So much from Dallas Willard, I know. But this stuff is so rich. Every time I read a new section, it baffles me. Does it speak to you, too?
“The effects of condemnation remain the same. It remains a stinging attack, a shocking assault upon the one condemned. And it often grows into shame. Shame seems to be the most widespread and deepest among the very people who take rightness and goodness most seriously. It is a dimension of condemnation that reaches into the deepest level of our souls…
If our counterattack is unacceptable to ourselves…it may be shoved beneath the surface and will then come out in the many forms of behavior that look like something else, for example, perfectionism, procrastination, rejection of authority, or passive/aggressive tendencies such as the constant aborting of success… For condemnation brings anger in return, and anger will attack. And this attack can be and often is turned against oneself by the amazing chemistry of the mind…

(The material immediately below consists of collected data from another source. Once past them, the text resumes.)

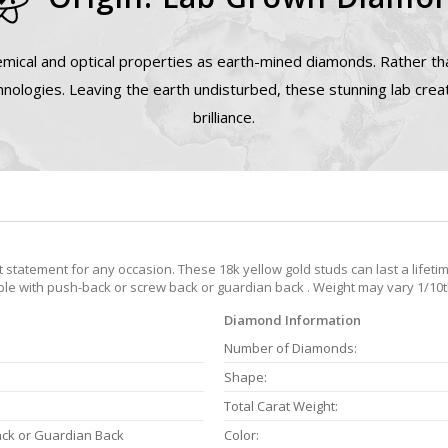
mical and optical properties as earth-mined diamonds. Rather tha
nologies. Leaving the earth undisturbed, these stunning lab cre
brilliance.
tatement for any occasion. These 18k yellow gold studs can last a lifetim
able with push-back or screw back or guardian back . Weight may vary 1/10th
Diamond Information
Number of Diamonds:
Shape:
Total Carat Weight:
ack or Guardian Back
Color: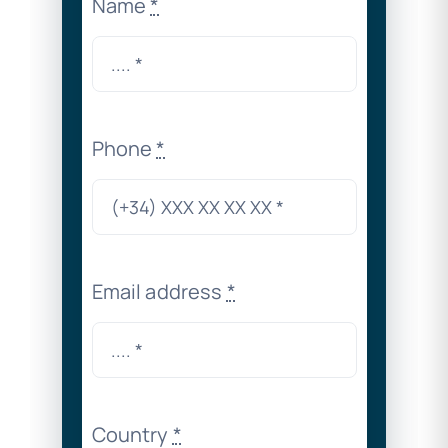
Name
*
Phone
*
Email address
*
Country
*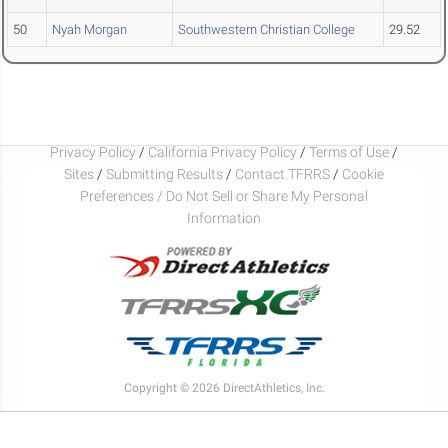
50
Nyah Morgan
Southwestern Christian College
29.52
Privacy Policy
/
California Privacy Policy
/
Terms of Use
/
Sites
/
Submitting Results
/
Contact TFRRS
/
Cookie
Preferences / Do Not Sell or Share My Personal
Information
Copyright © 2026 DirectAthletics, Inc.
Generated 2026-08-09 09:41:58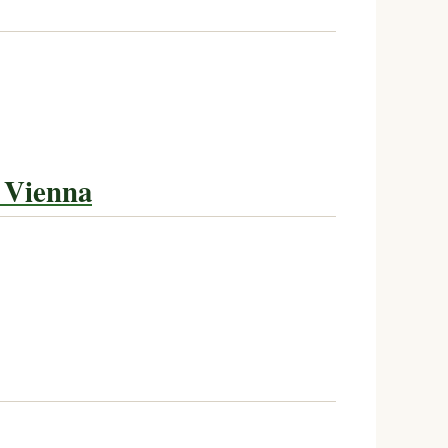
 Vienna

‘Why do you concentrate on the little speck in your brother’s eye, but do not take into consideration the board in your own eye?’ (Matt. 7:3)

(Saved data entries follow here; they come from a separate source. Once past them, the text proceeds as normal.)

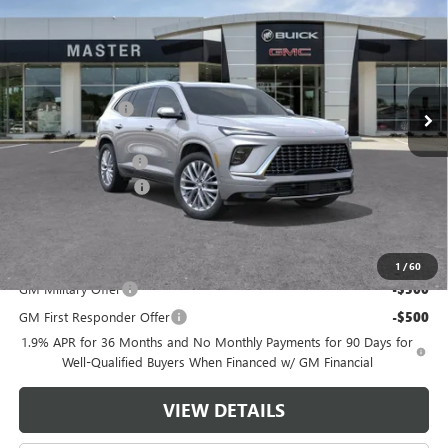
MASTER PRICE
SAVINGS
Price Drop
VIN:
5GAERCKS9TJ354661
Stock:
F54661
Model:
4LE56
Less
MSRP:
$65,460
Ext.
Int.
In Stock
Master Discount:
-$6,250
Internet Price:
$59,210
Documentation Fee
+$489
Purchase Allowance
-$1,250
Master Price:
$58,449
Add. Offers you may Qualify For:
1
/
60
GM Military Offer
-$500
GM First Responder Offer
-$500
1.9% APR for 36 Months and No Monthly Payments for 90 Days for
Well-Qualified Buyers When Financed w/ GM Financial
VIEW DETAILS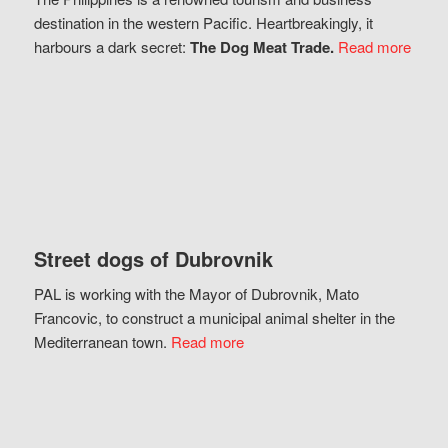
destination in the western Pacific. Heartbreakingly, it
harbours a dark secret:
The Dog Meat Trade.
Read more
Street dogs of Dubrovnik
PAL is working with the Mayor of Dubrovnik, Mato
Francovic, to construct a municipal animal shelter in the
Mediterranean town.
Read more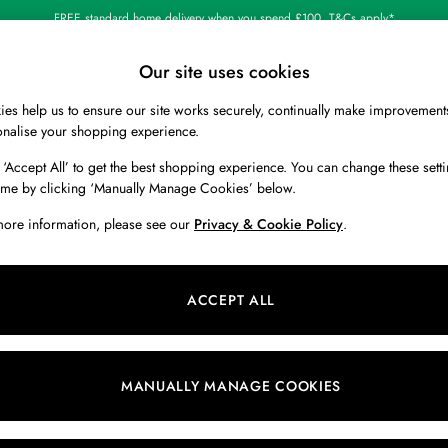
Shop our latest arrivals
Our site uses cookies
es help us to ensure our site works securely, continually make improvement
BOYS
HOLIDAY SHOP
HOME
onalise your shopping experience.
 ‘Accept All’ to get the best shopping experience. You can change these setti
ime by clicking ‘Manually Manage Cookies’ below.
more information, please see our
Privacy & Cookie Policy
.
Size
Colour
L
ACCEPT ALL
MANUALLY MANAGE COOKIES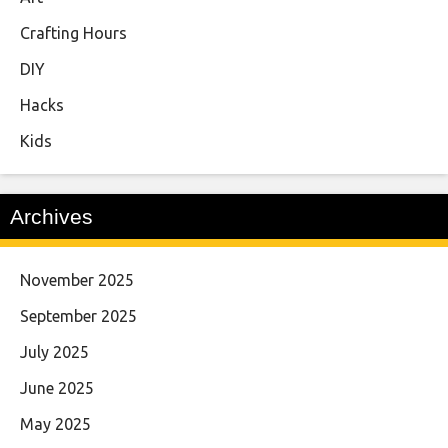
Crafting Hours
DIY
Hacks
Kids
Archives
November 2025
September 2025
July 2025
June 2025
May 2025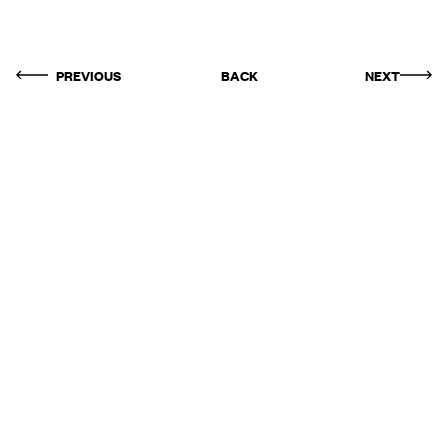
PREVIOUS
BACK
NEXT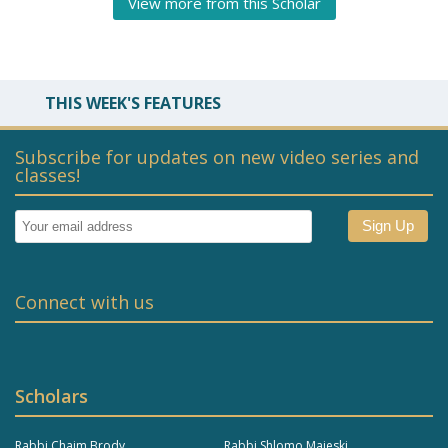
View more from this Scholar
THIS WEEK'S FEATURES
Subscribe for updates on new video series and
classes!
Connect with us
Scholars
Rabbi Chaim Brody
Rabbi Shlomo Majeski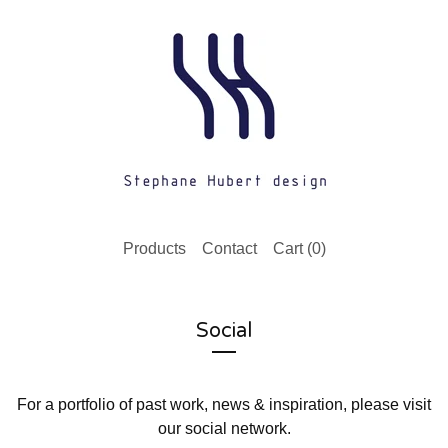
Products
Contact
Cart (
0
)
Social
For a portfolio of past work, news & inspiration, please visit
our social network.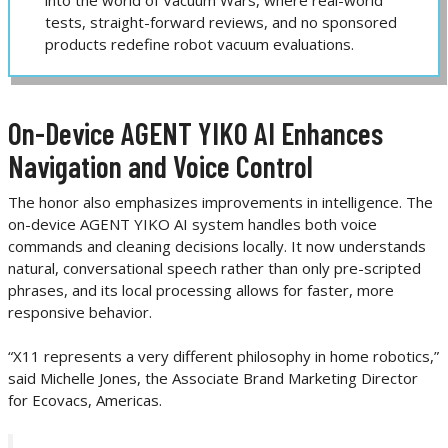
tests, straight-forward reviews, and no sponsored
products redefine robot vacuum evaluations.
On-Device AGENT YIKO AI Enhances
Navigation and Voice Control
The honor also emphasizes improvements in intelligence. The
on-device AGENT YIKO AI system handles both voice
commands and cleaning decisions locally. It now understands
natural, conversational speech rather than only pre-scripted
phrases, and its local processing allows for faster, more
responsive behavior.
“X11 represents a very different philosophy in home robotics,”
said Michelle Jones, the Associate Brand Marketing Director
for Ecovacs, Americas.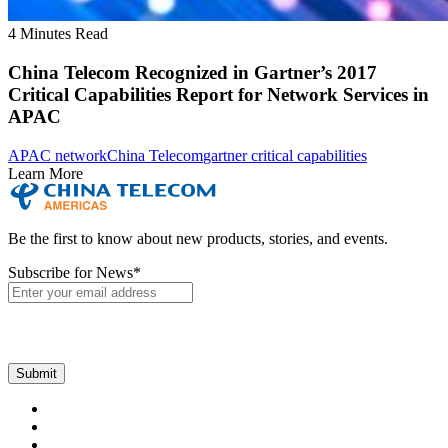
4 Minutes Read
China Telecom Recognized in Gartner’s 2017
Critical Capabilities Report for Network Services in
APAC
APAC network
China Telecom
gartner critical capabilities
Learn More
Be the first to know about new products, stories, and events.
Subscribe for News
*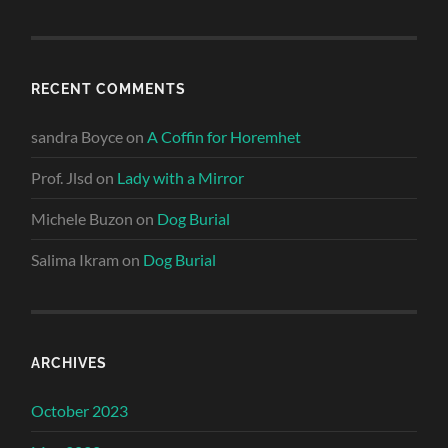
RECENT COMMENTS
sandra Boyce
on
A Coffin for Horemhet
Prof. Jlsd
on
Lady with a Mirror
Michele Buzon
on
Dog Burial
Salima Ikram
on
Dog Burial
ARCHIVES
October 2023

Condemnation is the board in our eye. Jesus knows that the mere fact that we are condemning someone shows our heart does not have the kingdom rightness he has been talking about. Condemnation, especially with its usual accompaniments of anger and contempt and self-righteousness, blinds us to the reality of the other person. We cannot ‘see clearly’ how to assist our brother, because we cannot see our brother. And we will never know how to truly help him until we have grown into the kind of person who does not condemn. Period.
But some are troubled with giving up ‘judging’ because of another sense of the word that marks an absolutely central aspect of life, one that Jesus is in no way suggesting we omit. The term krino, a form of which Jesus uses here in Matthew 7, has as its primary meanings ‘to separate, make a distinction between, exercise judgment upon,’ ‘to estimate or appraise.’

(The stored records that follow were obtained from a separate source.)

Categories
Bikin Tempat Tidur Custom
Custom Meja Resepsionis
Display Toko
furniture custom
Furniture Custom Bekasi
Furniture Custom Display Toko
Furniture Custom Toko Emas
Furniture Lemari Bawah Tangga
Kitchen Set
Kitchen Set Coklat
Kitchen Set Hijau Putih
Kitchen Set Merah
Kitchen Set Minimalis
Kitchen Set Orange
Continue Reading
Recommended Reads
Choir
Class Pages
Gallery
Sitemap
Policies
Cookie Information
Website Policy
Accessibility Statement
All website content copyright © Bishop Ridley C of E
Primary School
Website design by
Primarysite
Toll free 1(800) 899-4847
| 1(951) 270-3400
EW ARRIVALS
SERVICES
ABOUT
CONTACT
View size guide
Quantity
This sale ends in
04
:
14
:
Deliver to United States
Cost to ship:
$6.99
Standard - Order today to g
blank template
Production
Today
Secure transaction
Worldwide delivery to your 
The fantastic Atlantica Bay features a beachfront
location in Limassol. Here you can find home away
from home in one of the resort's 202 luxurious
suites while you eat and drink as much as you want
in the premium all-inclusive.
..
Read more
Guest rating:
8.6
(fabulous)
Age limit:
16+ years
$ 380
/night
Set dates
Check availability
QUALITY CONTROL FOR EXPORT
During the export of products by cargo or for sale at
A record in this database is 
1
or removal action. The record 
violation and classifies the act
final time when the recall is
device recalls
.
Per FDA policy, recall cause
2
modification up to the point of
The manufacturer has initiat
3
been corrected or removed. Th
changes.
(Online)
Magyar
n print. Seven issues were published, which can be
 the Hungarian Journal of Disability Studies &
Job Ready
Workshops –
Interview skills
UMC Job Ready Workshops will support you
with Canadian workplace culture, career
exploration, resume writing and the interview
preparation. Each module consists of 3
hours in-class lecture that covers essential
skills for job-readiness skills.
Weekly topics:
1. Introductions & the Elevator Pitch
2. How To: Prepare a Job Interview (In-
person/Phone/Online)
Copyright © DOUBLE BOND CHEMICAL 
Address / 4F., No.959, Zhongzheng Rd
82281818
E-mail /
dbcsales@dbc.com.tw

For example, a dentist may examine a patient’s teeth and say, ‘I see you have not been brushing regularly. Your gums are receding, and there is a cavity over on this right lower side.’ When he does this, he is indeed judging the condition of the patient’s teeth and gums and practice of dental hygiene. He is discerning, seeing and saying what it is.
We do not have to – we cannot – surrender the valid practice of distinguishing and discerning how things are in order to avoid condemning others. We can, however, train ourselves to hold people responsible and discuss their failures with them – and even assign them penalties, if we are, for example, in some position over them – without attacking their worth as human beings or marking them as rejects. A practiced spirit of intelligent agape will make this possible.”
A Divine Conspiracy, pgs. 222, 223, 224, 225
Oh my word. Soul searching is necessary. And thank you, God, that I can think of several examples in my life who discern without condemning. Make me one of them.